Confermati poi gli scranni più alti di Camera e Senato, vi siederanno i “fidi” Gianfranco Fini e Renato Schifani. Altra certezza, Fabrizio Cicchitto (tessera P2 n. 2232, fascicolo 945) e Maurizio Gasparri , capigruppo del Pdl rispettivamente a Montecitorio ed a Palazzo Madama. Per la vicepresidenza del consiglio pare sempre più concreta, invece, l’ipotesi Roberto Calderoli. Il “papà del porcellum”, con la sua candidatura, spinta da Bossi in persona, ha suscitato non poche polemiche. Lo stesso Berlusconi ha tentennato sul caso, avrebbe preferito affidare l’incarico al solo Gianni Letta. L’immancabile braccio destro del Cavaliere.

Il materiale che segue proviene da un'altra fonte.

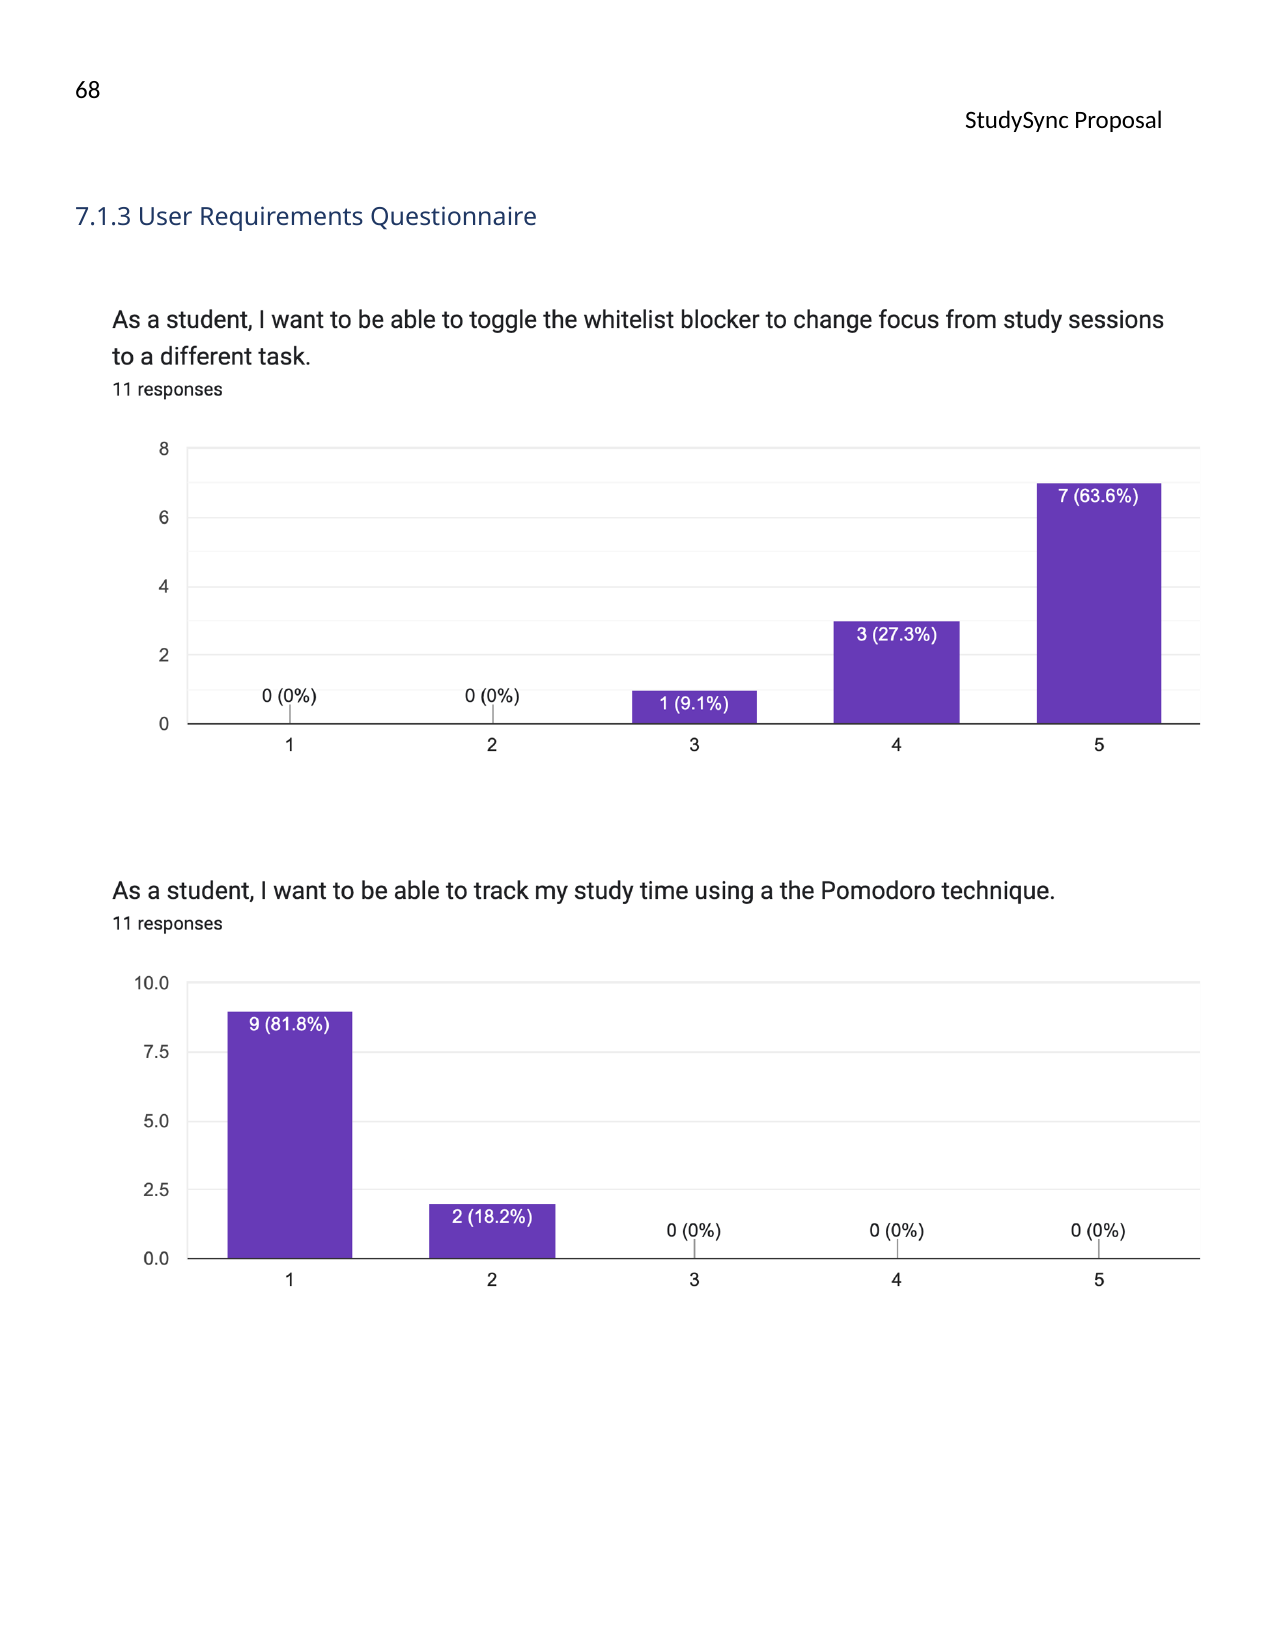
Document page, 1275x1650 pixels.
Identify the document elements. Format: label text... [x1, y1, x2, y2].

subtitle 7.1.3 User Requirements Questionnaire [75, 198, 1200, 232]
picture [75, 266, 1200, 1373]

Uno degli ingranaggi fondamentali della macchina Arcoriana, soprattutto per le questioni più delicate (ad es. i rapporti con il Quirinale e con il Vaticano).

In un Parlamento di indagati, condannati, prescritti e rinviati a giudizio, parlare delle beghe giudiziarie di Berlusconi e “camerati”, non desta più alcuno scalpore. Non ci resta che stare a guardare, mentre la longa manu del Cavaliere dispone le carte in tavola. Nel frattempo, prepariamoci ad un quinquennio di lacrime e sangue.